Estimand type: EstimandType.NONPARAMETRIC_ATE

### Estimand : 1
Estimand name: backdoor
Estimand expression:
    d
─────────(E[y|W2,W0,W3,W1])
d[v₀  v₁]
Estimand assumption 1, Unconfoundedness: If U→{v0,v1} and U→y then P(y|v0,v1,W2,W0,W3,W1,U) = P(y|v0,v1,W2,W0,W3,W1)

### Estimand : 2
Estimand name: iv
No such variable(s) found!

### Estimand : 3
Estimand name: frontdoor
No such variable(s) found!

Linear model

Let us first see an example for a linear model. The control_value and treatment_value can be provided as a tuple/list when the treatment is multi-dimensional.
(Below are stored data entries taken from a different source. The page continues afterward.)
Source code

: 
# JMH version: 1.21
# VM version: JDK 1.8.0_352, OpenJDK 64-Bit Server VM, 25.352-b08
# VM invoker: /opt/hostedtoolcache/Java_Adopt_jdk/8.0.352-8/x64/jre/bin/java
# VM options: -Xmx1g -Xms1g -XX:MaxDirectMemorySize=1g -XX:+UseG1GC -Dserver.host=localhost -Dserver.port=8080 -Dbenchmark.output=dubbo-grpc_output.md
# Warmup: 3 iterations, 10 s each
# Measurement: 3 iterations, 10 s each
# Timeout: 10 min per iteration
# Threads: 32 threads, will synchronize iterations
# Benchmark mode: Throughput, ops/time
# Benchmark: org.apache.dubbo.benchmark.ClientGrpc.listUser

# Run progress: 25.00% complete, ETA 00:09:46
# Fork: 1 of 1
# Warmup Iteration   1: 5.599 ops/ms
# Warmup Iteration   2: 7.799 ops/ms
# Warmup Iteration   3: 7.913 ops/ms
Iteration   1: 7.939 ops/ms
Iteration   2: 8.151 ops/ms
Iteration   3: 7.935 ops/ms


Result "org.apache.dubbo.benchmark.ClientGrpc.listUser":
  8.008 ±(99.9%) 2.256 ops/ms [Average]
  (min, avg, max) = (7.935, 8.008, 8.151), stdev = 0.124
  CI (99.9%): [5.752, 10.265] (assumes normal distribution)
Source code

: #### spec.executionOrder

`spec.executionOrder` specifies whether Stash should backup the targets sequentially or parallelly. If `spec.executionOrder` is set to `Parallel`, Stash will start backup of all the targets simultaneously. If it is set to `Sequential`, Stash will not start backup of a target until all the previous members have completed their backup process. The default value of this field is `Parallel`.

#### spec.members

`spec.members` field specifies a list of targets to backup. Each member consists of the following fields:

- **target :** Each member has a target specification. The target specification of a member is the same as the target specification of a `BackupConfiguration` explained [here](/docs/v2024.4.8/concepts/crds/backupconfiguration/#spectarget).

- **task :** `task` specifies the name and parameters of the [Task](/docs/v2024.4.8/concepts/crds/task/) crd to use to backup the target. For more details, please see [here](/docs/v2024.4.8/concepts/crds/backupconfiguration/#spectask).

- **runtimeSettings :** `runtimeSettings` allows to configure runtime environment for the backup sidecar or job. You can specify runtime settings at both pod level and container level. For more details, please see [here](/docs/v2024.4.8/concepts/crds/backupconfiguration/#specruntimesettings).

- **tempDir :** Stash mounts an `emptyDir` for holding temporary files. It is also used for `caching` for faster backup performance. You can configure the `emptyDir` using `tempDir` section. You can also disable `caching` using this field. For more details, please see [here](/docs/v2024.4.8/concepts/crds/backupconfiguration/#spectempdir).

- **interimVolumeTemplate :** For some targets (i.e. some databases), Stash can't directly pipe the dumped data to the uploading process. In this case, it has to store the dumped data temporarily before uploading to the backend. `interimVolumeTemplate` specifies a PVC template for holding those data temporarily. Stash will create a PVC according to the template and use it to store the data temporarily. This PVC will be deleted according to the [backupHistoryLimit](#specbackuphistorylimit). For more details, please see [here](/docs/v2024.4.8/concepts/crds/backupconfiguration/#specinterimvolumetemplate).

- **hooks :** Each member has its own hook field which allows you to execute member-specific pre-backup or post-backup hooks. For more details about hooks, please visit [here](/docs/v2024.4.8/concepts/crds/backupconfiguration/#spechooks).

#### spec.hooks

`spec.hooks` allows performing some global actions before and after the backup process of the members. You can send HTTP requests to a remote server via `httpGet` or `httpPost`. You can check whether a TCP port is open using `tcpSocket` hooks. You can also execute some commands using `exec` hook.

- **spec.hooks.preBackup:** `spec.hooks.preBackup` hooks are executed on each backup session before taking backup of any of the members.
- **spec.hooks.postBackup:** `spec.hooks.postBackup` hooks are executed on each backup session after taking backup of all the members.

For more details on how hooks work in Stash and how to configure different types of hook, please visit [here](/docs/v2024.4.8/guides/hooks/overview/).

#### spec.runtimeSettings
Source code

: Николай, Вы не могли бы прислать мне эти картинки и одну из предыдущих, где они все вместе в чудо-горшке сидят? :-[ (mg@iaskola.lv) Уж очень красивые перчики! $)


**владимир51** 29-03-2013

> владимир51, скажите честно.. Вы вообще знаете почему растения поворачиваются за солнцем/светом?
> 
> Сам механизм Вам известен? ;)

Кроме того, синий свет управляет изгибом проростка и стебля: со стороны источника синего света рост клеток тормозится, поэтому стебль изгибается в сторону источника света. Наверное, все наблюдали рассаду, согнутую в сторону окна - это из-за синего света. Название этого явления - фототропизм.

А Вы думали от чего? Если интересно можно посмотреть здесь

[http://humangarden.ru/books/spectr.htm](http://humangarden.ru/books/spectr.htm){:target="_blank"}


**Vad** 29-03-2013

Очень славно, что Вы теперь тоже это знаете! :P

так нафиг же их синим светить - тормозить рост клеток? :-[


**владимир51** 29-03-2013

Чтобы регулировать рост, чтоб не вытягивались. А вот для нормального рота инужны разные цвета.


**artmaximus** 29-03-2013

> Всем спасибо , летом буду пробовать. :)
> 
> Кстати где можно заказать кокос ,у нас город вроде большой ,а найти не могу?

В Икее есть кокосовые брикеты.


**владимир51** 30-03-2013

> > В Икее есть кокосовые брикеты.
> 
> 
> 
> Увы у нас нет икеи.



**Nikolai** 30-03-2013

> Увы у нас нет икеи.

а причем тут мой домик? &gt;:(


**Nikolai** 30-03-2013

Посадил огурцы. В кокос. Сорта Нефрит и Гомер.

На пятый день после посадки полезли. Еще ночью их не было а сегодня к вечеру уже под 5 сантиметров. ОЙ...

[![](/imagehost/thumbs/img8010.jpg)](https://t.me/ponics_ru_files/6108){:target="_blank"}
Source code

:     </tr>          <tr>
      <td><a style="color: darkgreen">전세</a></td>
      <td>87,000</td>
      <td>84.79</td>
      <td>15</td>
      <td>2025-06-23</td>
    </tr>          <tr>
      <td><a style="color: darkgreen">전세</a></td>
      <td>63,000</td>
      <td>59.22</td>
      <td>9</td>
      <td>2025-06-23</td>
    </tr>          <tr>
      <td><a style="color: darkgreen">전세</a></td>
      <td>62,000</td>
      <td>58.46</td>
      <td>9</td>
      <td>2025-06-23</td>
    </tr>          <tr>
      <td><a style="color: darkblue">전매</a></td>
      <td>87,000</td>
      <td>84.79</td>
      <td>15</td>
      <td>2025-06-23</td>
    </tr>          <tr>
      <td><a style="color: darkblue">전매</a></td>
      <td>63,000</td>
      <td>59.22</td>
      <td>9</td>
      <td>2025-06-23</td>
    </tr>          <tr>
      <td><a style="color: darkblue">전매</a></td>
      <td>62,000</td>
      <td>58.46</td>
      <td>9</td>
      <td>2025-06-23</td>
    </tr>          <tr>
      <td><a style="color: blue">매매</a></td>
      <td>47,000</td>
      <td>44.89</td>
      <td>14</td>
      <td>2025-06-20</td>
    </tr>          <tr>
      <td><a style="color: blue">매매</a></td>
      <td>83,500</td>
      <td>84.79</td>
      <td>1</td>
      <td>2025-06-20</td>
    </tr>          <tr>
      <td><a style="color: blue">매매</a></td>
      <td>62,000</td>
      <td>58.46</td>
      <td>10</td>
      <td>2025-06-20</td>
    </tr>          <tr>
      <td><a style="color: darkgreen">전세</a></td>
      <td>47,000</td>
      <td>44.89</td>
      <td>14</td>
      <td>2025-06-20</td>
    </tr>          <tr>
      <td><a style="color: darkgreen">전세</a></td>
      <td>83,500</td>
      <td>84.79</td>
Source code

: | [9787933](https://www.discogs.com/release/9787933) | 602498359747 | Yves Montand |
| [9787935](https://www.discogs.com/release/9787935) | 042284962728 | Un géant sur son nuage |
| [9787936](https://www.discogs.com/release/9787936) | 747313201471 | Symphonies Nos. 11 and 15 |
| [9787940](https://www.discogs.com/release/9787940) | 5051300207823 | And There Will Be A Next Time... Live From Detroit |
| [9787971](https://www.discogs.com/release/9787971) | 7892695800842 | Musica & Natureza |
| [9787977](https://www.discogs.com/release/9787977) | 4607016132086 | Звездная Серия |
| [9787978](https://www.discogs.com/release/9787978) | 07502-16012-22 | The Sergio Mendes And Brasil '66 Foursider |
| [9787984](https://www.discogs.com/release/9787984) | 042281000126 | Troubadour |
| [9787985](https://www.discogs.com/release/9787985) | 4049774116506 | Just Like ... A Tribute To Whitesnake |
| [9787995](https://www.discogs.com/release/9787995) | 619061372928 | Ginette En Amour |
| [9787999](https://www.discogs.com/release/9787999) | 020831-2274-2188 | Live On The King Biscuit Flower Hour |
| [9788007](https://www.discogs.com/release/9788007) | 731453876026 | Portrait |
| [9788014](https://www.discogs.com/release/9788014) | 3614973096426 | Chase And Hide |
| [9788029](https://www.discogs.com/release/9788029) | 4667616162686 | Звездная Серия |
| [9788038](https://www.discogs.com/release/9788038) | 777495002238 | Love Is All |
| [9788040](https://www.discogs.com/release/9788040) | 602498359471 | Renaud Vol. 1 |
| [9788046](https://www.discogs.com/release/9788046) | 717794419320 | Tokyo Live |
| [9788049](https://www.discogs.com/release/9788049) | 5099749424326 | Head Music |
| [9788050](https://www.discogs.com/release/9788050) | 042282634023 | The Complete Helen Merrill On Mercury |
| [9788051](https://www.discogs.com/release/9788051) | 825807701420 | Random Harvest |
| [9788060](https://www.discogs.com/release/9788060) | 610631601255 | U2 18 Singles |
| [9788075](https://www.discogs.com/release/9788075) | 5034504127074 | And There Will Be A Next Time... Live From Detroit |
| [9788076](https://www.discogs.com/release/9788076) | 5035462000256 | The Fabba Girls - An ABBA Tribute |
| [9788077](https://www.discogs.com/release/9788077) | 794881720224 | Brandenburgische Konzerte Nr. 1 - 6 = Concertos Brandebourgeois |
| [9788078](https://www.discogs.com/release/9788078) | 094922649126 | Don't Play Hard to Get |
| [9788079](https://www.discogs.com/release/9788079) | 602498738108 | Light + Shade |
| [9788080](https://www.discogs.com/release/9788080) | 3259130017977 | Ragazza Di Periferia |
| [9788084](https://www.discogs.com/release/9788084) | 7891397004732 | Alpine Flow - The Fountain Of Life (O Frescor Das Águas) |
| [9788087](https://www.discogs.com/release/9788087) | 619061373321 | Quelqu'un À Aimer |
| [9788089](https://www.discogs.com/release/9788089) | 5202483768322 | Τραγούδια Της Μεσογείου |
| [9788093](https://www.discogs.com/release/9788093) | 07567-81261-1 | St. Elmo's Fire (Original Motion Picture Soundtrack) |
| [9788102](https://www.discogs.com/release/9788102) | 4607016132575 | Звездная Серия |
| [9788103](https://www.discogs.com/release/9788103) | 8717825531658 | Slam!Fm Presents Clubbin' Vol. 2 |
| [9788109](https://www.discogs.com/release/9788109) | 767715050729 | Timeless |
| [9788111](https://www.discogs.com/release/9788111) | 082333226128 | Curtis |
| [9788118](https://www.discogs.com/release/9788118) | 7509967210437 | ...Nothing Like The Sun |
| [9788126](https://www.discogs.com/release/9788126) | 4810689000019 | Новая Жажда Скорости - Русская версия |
The interpretation is change in y when v0 and v1 are changed from (0,0) to (1,1).

[6]:

linear_estimate = model.estimate_effect(identified_estimand,
                                        method_name="backdoor.linear_regression",
                                        control_value=(0,0),
                                        treatment_value=(1,1),
                                        method_params={'need_conditional_estimates': False})
print(linear_estimate)

*** Causal Estimate ***

## Identified estimand
Estimand type: EstimandType.NONPARAMETRIC_ATE

### Estimand : 1
Estimand name: backdoor
Estimand expression:
    d
─────────(E[y|W2,W0,W3,W1])
d[v₀  v₁]
Estimand assumption 1, Unconfoundedness: If U→{v0,v1} and U→y then P(y|v0,v1,W2,W0,W3,W1,U) = P(y|v0,v1,W2,W0,W3,W1)

## Realized estimand
b: y~v0+v1+W2+W0+W3+W1+v0*X0+v0*X1+v1*X0+v1*X1
Target units: ate

## Estimate
Mean value: 5.078224345610501

You can estimate conditional effects, based on effect modifiers.

[7]:

linear_estimate = model.estimate_effect(identified_estimand,
                                        method_name="backdoor.linear_regression",
                                        control_value=(0,0),
                                        treatment_value=(1,1))
print(linear_estimate)

*** Causal Estimate ***

## Identified estimand
Estimand type: EstimandType.NONPARAMETRIC_ATE

### Estimand : 1
Estimand name: backdoor
Estimand expression:
    d
─────────(E[y|W2,W0,W3,W1])
d[v₀  v₁]
Estimand assumption 1, Unconfoundedness: If U→{v0,v1} and U→y then P(y|v0,v1,W2,W0,W3,W1,U) = P(y|v0,v1,W2,W0,W3,W1)

## Realized estimand
b: y~v0+v1+W2+W0+W3+W1+v0*X0+v0*X1+v1*X0+v1*X1
Target units:

## Estimate
Mean value: 5.078224345610501
### Conditional Estimates
__categorical__X0  __categorical__X1
(-3.758, -0.64]    (-4.402, -1.361]    -72.578624
                   (-1.361, -0.783]    -39.306583
                   (-0.783, -0.286]    -19.224005
                   (-0.286, 0.334]       1.070074
                   (0.334, 3.166]       35.627126
(-0.64, -0.0764]   (-4.402, -1.361]    -57.395848
                   (-1.361, -0.783]    -23.361290
                   (-0.783, -0.286]     -3.911810
                   (-0.286, 0.334]      17.008063
                   (0.334, 3.166]       49.812228
(-0.0764, 0.412]   (-4.402, -1.361]    -47.951547
                   (-1.361, -0.783]    -15.183702
                   (-0.783, -0.286]      4.696040
                   (-0.286, 0.334]      25.565515
                   (0.334, 3.166]       57.882635
(0.412, 0.997]     (-4.402, -1.361]    -38.293553
                   (-1.361, -0.783]     -6.556265
                   (-0.783, -0.286]     13.596805
                   (-0.286, 0.334]      34.149412
                   (0.334, 3.166]       68.228800
(0.997, 4.057]     (-4.402, -1.361]    -24.095849
                   (-1.361, -0.783]      7.787794
                   (-0.783, -0.286]     27.864159
                   (-0.286, 0.334]      48.219762
                   (0.334, 3.166]       83.308854
dtype: float64

More methods

You can also use methods from EconML or CausalML libraries that support multiple treatments. You can look at examples from the conditional effect notebook: https://py-why.github.io/dowhy/example_notebooks/dowhy-conditional-treatment-effects.html

Propensity-based methods do not support multiple treatments currently.